Primer mensaje: reitera que dispone del poder sin límite ni control alguno. Que quien determina las atribuciones del titular del Ejecutivo no es la Constitución, sino lo que él mismo define. López Obrador se arroga la facultad de acusar y condenar a particulares, se autoconcede competencias que no tiene. Concibe su cargo como absoluto, incuestionable, omnipotente.
No solo ello: utiliza los recursos públicos a su disposición, como la conferencia de prensa matutina y el portal del gobierno, para lesionar la honra de una ciudadana y exhibir datos personales de ella y sus hijos. No importa que se contravenga la Ley General de Protección de Datos Personales, que se ignore además el Código Penal Federal, que establece que el servidor que utilice ilícitamente información o documentación de la que tenga conocimiento por su cargo estará incurriendo en un delito. El Presidente actúa como si a él y los suyos, en este caso el director de Pemex, el marco constitucional y legal no les aplicara.
Con ese primer mensaje, el mandatario deja claro que todas las características básicas de lo que es el poder en democracia (acotado, dividido, con contrapesos, sujeto a la ley), le resultan decorativas.

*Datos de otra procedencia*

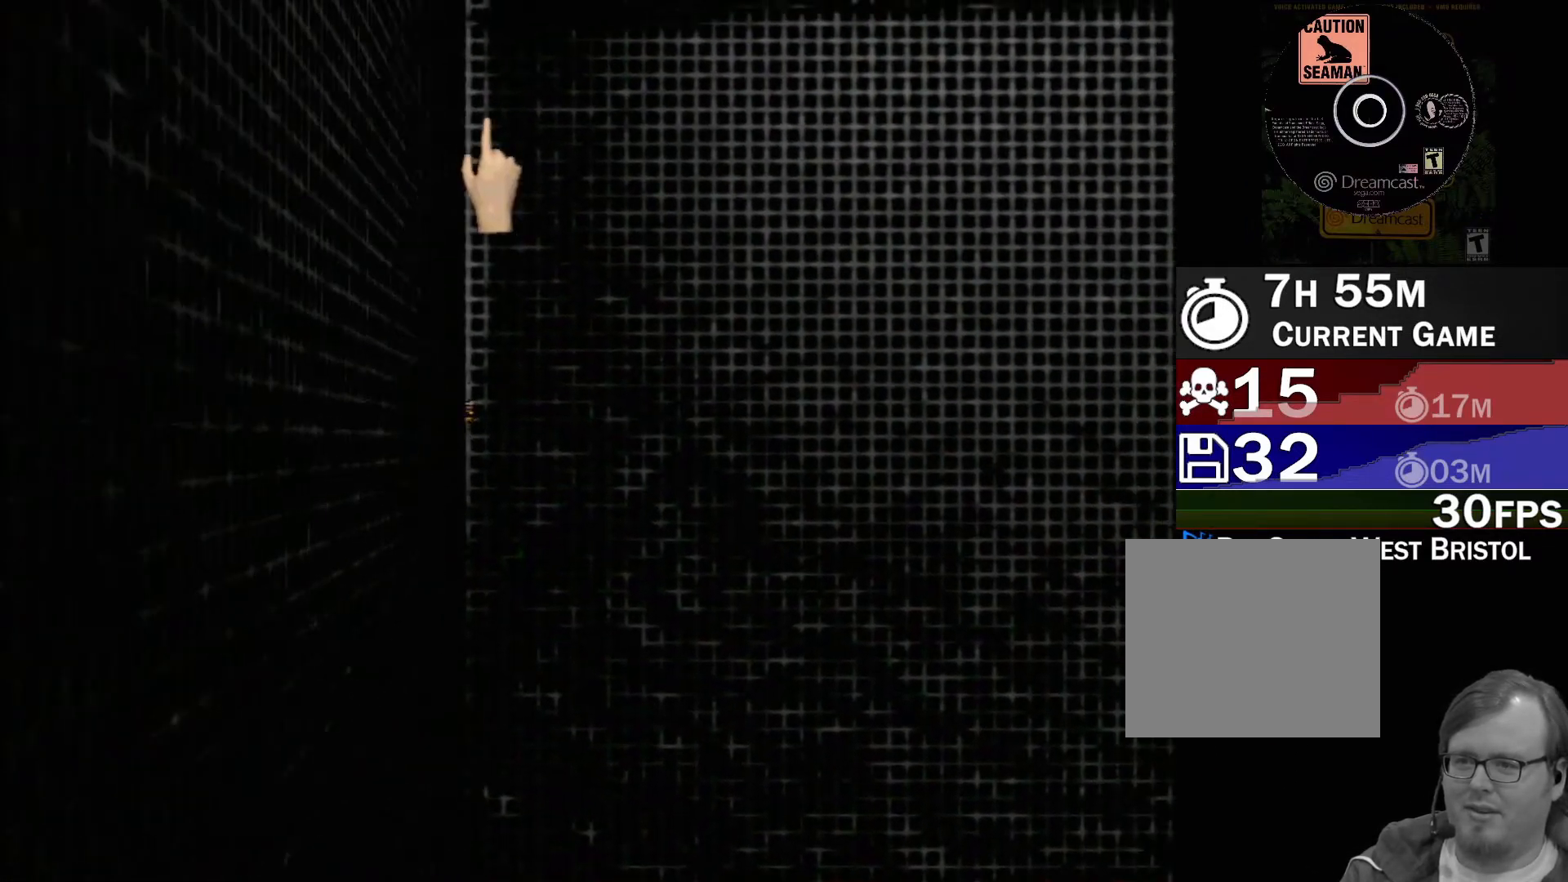
{"buttons": [], "left_stick": "right", "events": [[217, "left_stick", "right"]]}
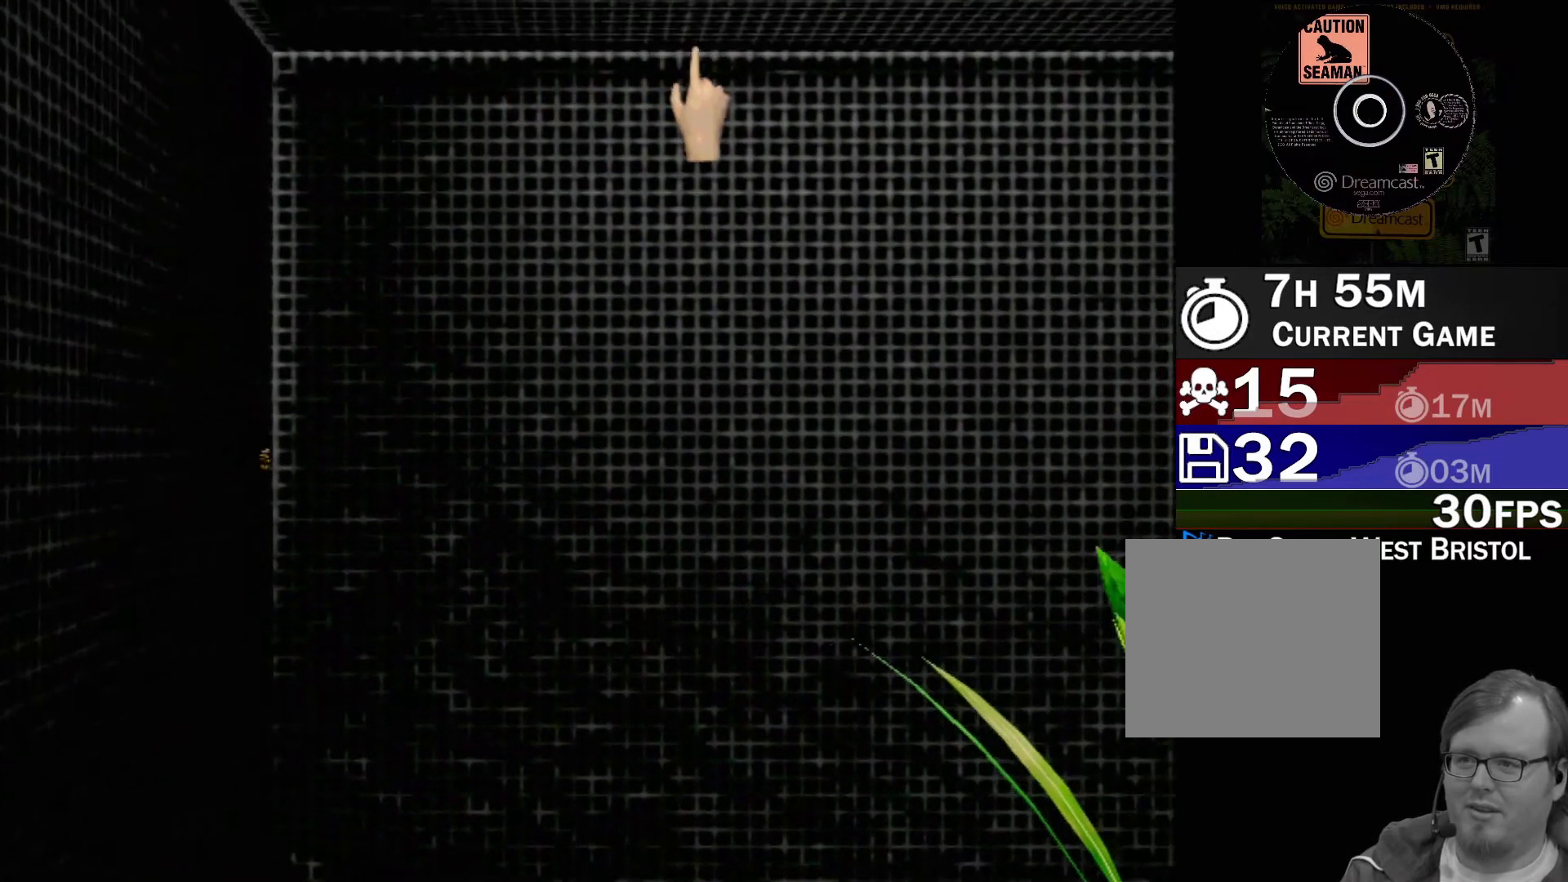
{"buttons": ["B"], "left_stick": "down", "events": [[50, "left_stick", "center"], [100, "B", "down"], [133, "left_stick", "down"]]}
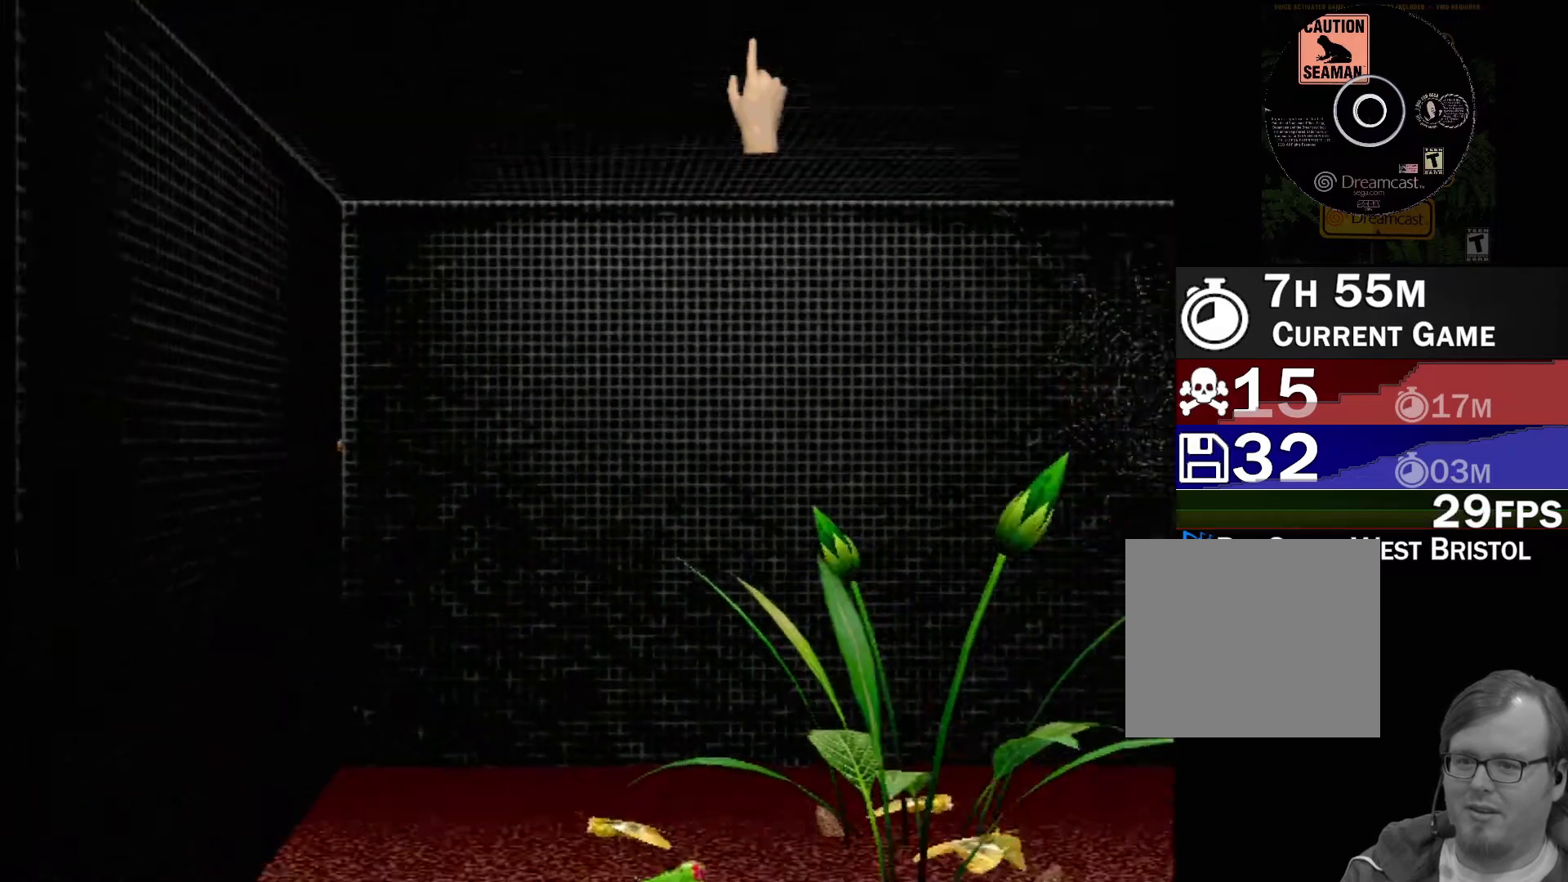
{"buttons": [], "left_stick": "down", "events": [[133, "B", "up"], [183, "left_stick", "center"], [450, "left_stick", "down"]]}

Aplicaban para otros, mas no para él. El poderoso subraya que se considera ajeno a cualquier control, a toda contención, a cualquier límite: puede actuar y mancillar a su antojo.

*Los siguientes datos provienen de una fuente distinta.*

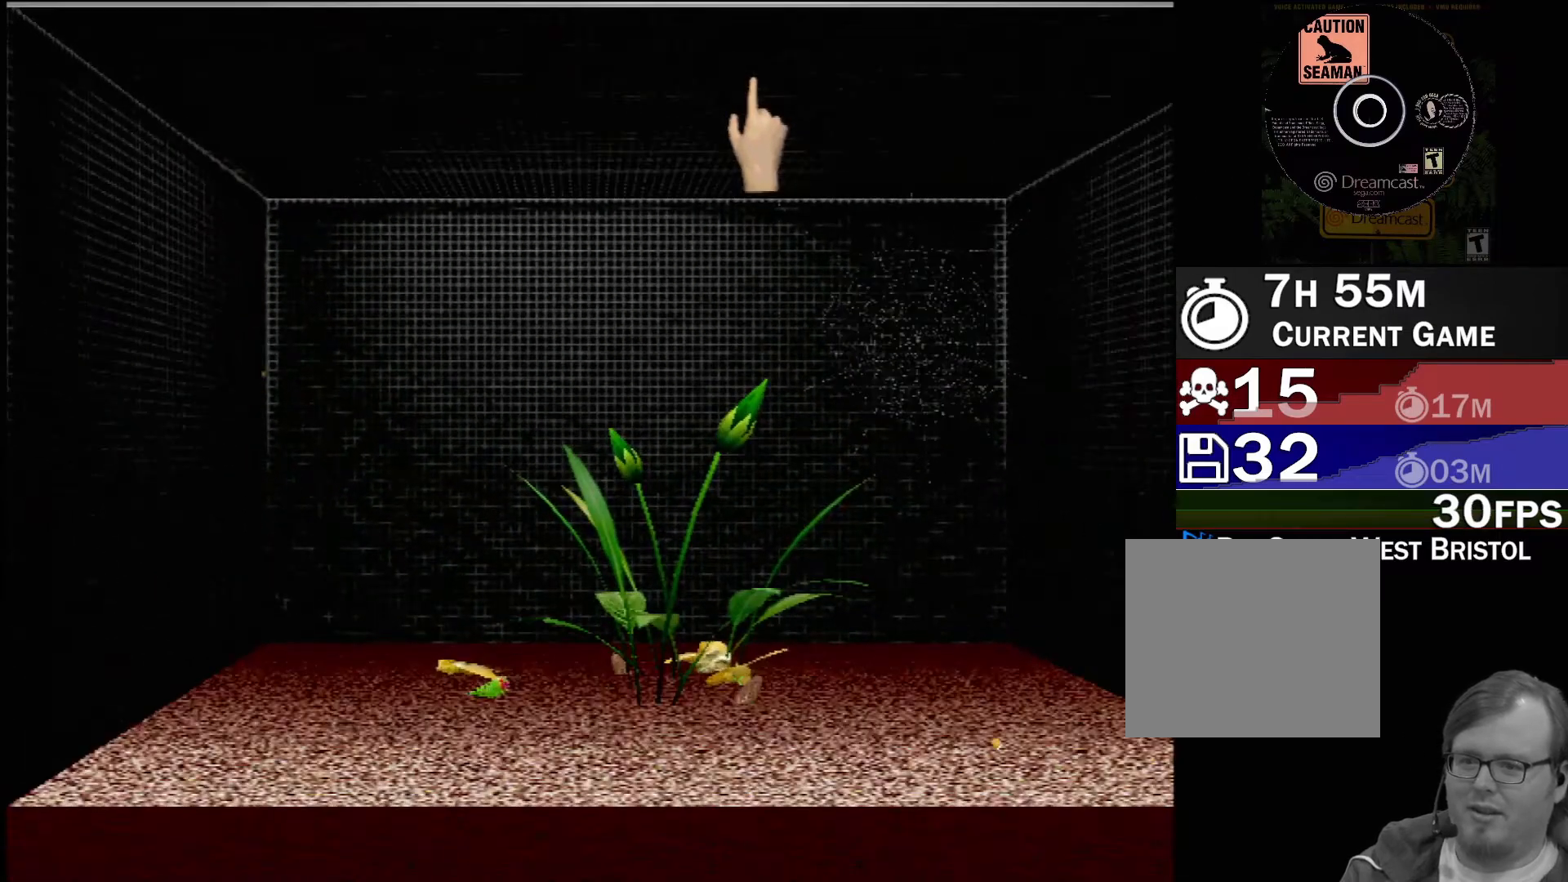
{"buttons": [], "left_stick": "center", "events": [[33, "left_stick", "down-left"], [333, "left_stick", "center"]]}
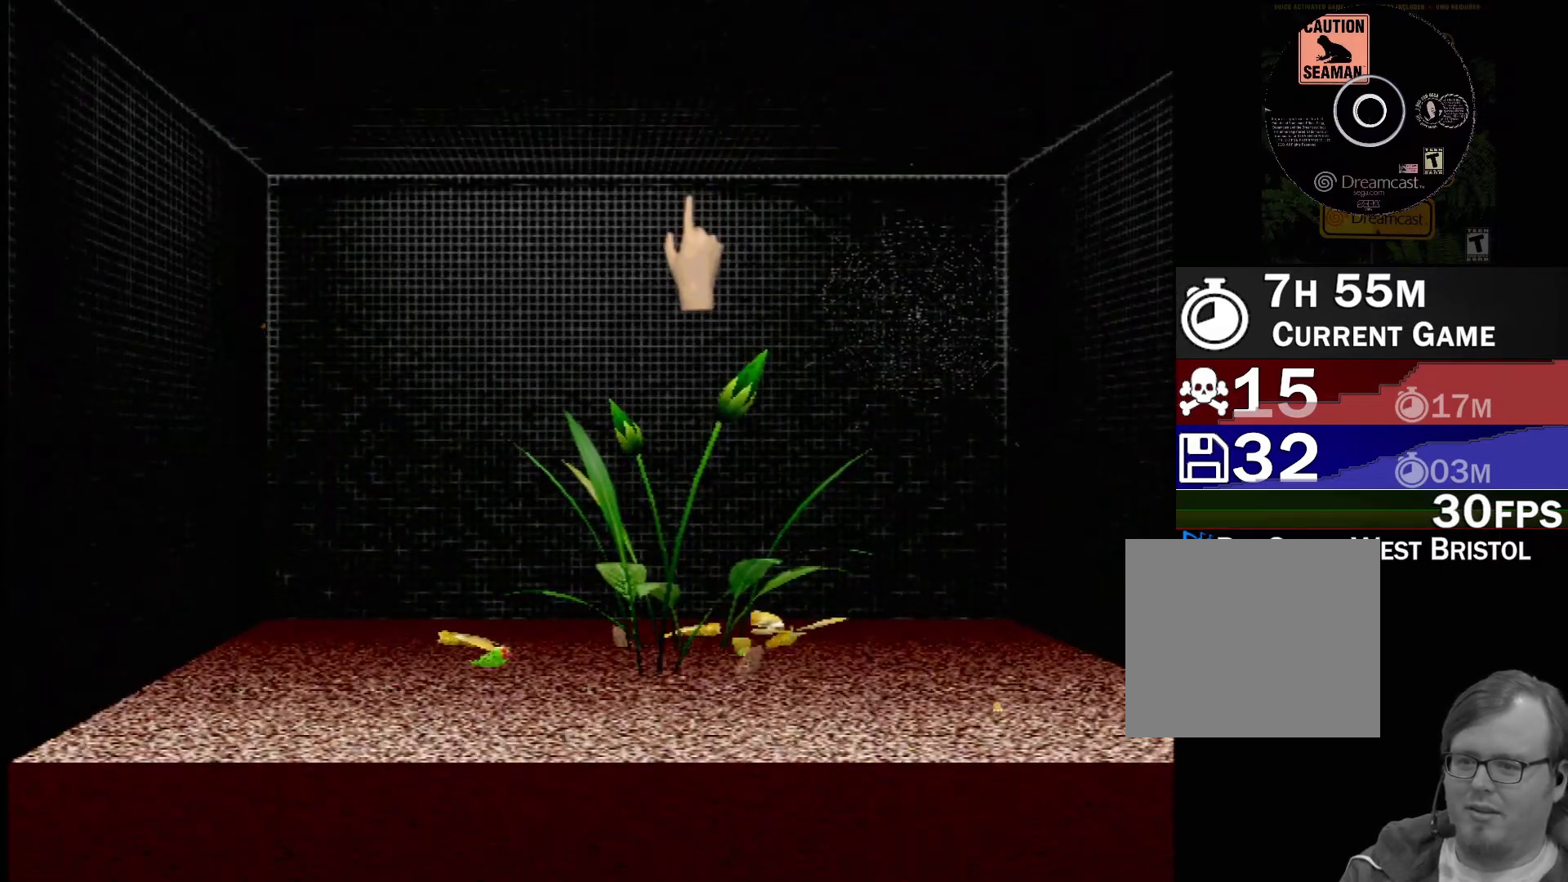
{"buttons": [], "left_stick": "center", "events": []}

Decidió ejercer el poder de modo no democrático, desbordado, peligroso.
Segundo mensaje: tengan miedo críticos y disidentes. Es evidente que la animadversión presidencial contra María Amparo Casar se debe a su actividad profesional, a las investigaciones de Mexicanos Contra la Corrupción y la Impunidad, a sus artículos, opiniones, y a su más reciente libro. Casar, como tantos otros, ejerce las garantías que le dan la Constitución y los tratados internacionales que México ha firmado: libertad de prensa, de expresión, de trabajo. Investiga sí, al poder, al gobierno. Hace una tarea consustancial a toda democracia. Una labor que suele ser incómoda al poder, pero que solo en sistemas autoritarios o con gobernantes perturbados puede volverse peligrosa.
Ya saben: si investigan cómo usa los recursos públicos mi gobierno, si cuestionan mis decisiones, si indagan si mi entorno se enriquece, van a sentir el peso del poder. No habrá límites: ni siquiera sus hijos estarán a salvo de la furia y el encono.
Lamentablemente, no son hipótesis: los ataques directos del Presidente buscan infundir temor en periodistas críticos, investigadores acuciosos, ciudadanos despiertos y no condescendientes con el poder. Si callan no habrá problema; si no, aténganse.
Ello era inaceptable ayer, lo es hoy y debe serlo mañana.
Tercer mensaje: a la carga, estas son nuestras armas. Los actos de un presidente, quiérase o no, constituyen una suerte de pedagogía política (o antipedagogía) sobre todo para sus seguidores y fieles. El Presidente está legitimando el ataque ad hominem, la descalificación personal, el linchamiento de famas públicas como prácticas válidas y propias de su fuerza política.
Cada vez es más difícil encontrar entre quienes respaldan al gobierno gente que ofrezca argumentos, que sustente datos, que escuche y refute ideas. No, ahora casi todo es agresión personal, insulto. Más allá de la zafiedad y pobreza en las redes sociales, basta ver a los representantes de Morena en la mesa del INE, en la herradura de la democracia donde durante años se dieron dialécticas discusiones entre políticos respetados, para comprobar el desprecio que ahora tienen por el diálogo, la deliberación, la inteligencia. Ascienden puestos en el partido del gobierno no los cuadros mejor formados, sino los entregados a la persecución, al infundio, al ejercicio de la calumnia.
Ese tercer mensaje es la más tóxica lección del Presidente a los suyos: todo se vale, el fin justifica los medios, la decencia estorba.
La defensa de la democracia pasa por decir no a esos mensajes que constituyen parte del peor legado de López Obrador: el poder no puede ser absoluto ni abusivo; es inaceptable que se busque intimidar a quien disiente, y la política no es sinónimo de vileza.